Review 605 : Old Forest – Mournfall – English

Old Forest opens us its universe again.

Created in 1990 in England, the duo formed by Kobold (drums/vocals/keyboards, Ewigkeit, In the Woods…, Orcrypt, The Bombs of Enduring Freedom…) and Beleth (guitar/bass) releases a demo, an album, and ends in 2001. We have to wait until 2007 for the band to come back, then 2017 for the arrival of Kobro (drums, Chain Collector, In the Woods…, ex-Carpathian Forest, ex-Blood Red Throne, ex-Green Carnation). The band offers us today Mournfall, its sixth album.

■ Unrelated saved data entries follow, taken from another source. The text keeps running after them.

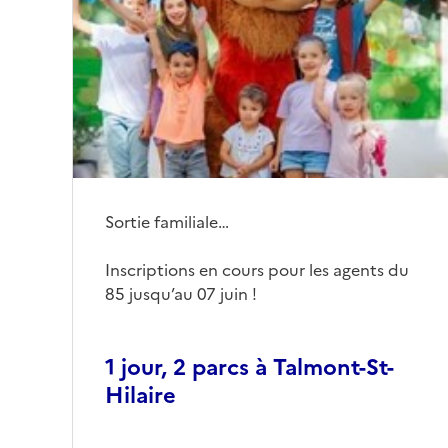
Sortie familiale…
Inscriptions en cours pour les agents du
85 jusqu’au 07 juin !
1 jour, 2 parcs à Talmont-St-
Hilaire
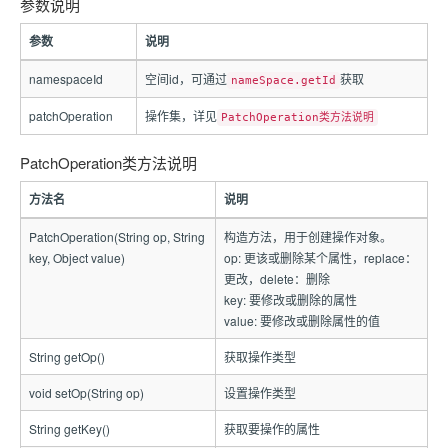
参数说明
参数
说明
namespaceId
空间id，可通过
获取
nameSpace.getId
patchOperation
操作集，详见
PatchOperation类方法说明
PatchOperation类方法说明
方法名
说明
PatchOperation(String op, String
构造方法，用于创建操作对象。
key, Object value)
op: 更该或删除某个属性，replace：
更改，delete：删除
key: 要修改或删除的属性
value: 要修改或删除属性的值
String getOp()
获取操作类型
void setOp(String op)
设置操作类型
String getKey()
获取要操作的属性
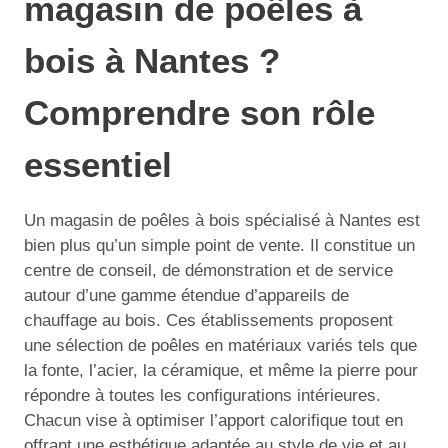
magasin de poêles à
bois à Nantes ?
Comprendre son rôle
essentiel
Un magasin de poêles à bois spécialisé à Nantes est
bien plus qu’un simple point de vente. Il constitue un
centre de conseil, de démonstration et de service
autour d’une gamme étendue d’appareils de
chauffage au bois. Ces établissements proposent
une sélection de poêles en matériaux variés tels que
la fonte, l’acier, la céramique, et même la pierre pour
répondre à toutes les configurations intérieures.
Chacun vise à optimiser l’apport calorifique tout en
offrant une esthétique adaptée au style de vie et au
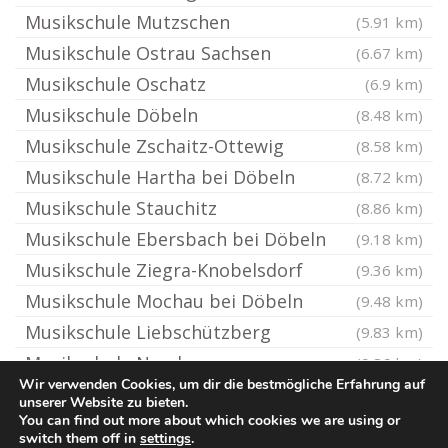
Musikschule Mutzschen
(5.91 km)
Musikschule Ostrau Sachsen
(6.67 km)
Musikschule Oschatz
(6.9 km)
Musikschule Döbeln
(8.48 km)
Musikschule Zschaitz-Ottewig
(8.58 km)
Musikschule Hartha bei Döbeln
(8.72 km)
Musikschule Stauchitz
(8.86 km)
Musikschule Ebersbach bei Döbeln
(9.18 km)
Musikschule Ziegra-Knobelsdorf
(9.36 km)
Musikschule Mochau bei Döbeln
(9.48 km)
Musikschule Liebschützberg
(9.83 km)
Musikschule Nerchau
(9.86 km)
Wir verwenden Cookies, um dir die bestmögliche Erfahrung auf
unserer Website zu bieten.
You can find out more about which cookies we are using or
© Ton-Musikschule.de
switch them off in
settings
.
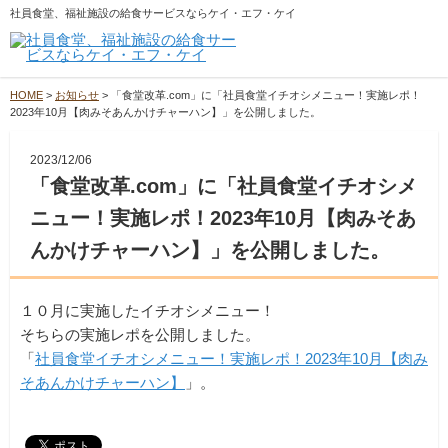
社員食堂、福祉施設の給食サービスならケイ・エフ・ケイ
HOME
>
お知らせ
>
「食堂改革.com」に「社員食堂イチオシメニュー！実施レポ！
2023年10月【肉みそあんかけチャーハン】」を公開しました。
2023/12/06
「食堂改革.com」に「社員食堂イチオシメ
ニュー！実施レポ！2023年10月【肉みそあ
んかけチャーハン】」を公開しました。
１０月に実施したイチオシメニュー！
そちらの実施レポを公開しました。
「
社員食堂イチオシメニュー！実施レポ！2023年10月【肉み
そあんかけチャーハン】
」。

Inspired by the art of J.R.R. Tolkien, the band offers a Black Metal with several shades. Some Melodic parts, Symphonic ambiences, and Old School building and Folk Metal influences live into the riffs of Old Forest. The melancholy on Tyrant Spell makes us sink into a haunting universe where howlings and seizing vocals live together on soaring riffs, that swell with unholy energy before the sharp and melodic The Anvils. The song sometimes accelerates, giving to leads an epic basis and an ambience made between blackness and mystical folklore, then the long Despair Is My Name enters. The composition shrouds us into a weighing screed of melancholy, ornate by seizing and sad clean vocals, picking into a heady DSBM, then Red Sky in Mourning offers an ambient break into this blackness with Folk and Swedish influences.
The heavy My Haunting Vision comes next with this heady dissonance, this violent blackness and this aggressive melodicity, supported by mystical backing vocals and howlings. The song is both catchy and weighing, like Solitude Apocalypse, a song of which title speaks for itself, offering an overwhelming sadness and a penetrating slowness that only increases intensity until Shadow Immemorial. The song counts a lot on those epic leads, that contrast with the solid and slow rhythmic where the vocalist’s howlings alight, sometimes accompanied by backing vocals before a brutal final part. A Bitter End comes to remind the dissonant Folk/Black influences before the album ends.
But the band also offers us the four tracks of their Sussex Hell Hound 2001 demo they released last year. Four songs of an Old School Melodic Black Metal mixed with this unhealthy mind. Whether The Raven Look On picks into black melodies, Black Alchemist offers a rain of abrasive melodies. Sussex Hell Hound unveils a mysterious groove and piercing harmonics, then Serpent & Saint closes the album with a strange and oppressive veil, offering whispers and some echoes to haunt us.

Old Forest’s evolution is obvious. Between this 2001 Black/Folk and Mournfall’s Ambient Black Metal from 2021, the influences increase. The album has to be listened as a single piece to understand this progression.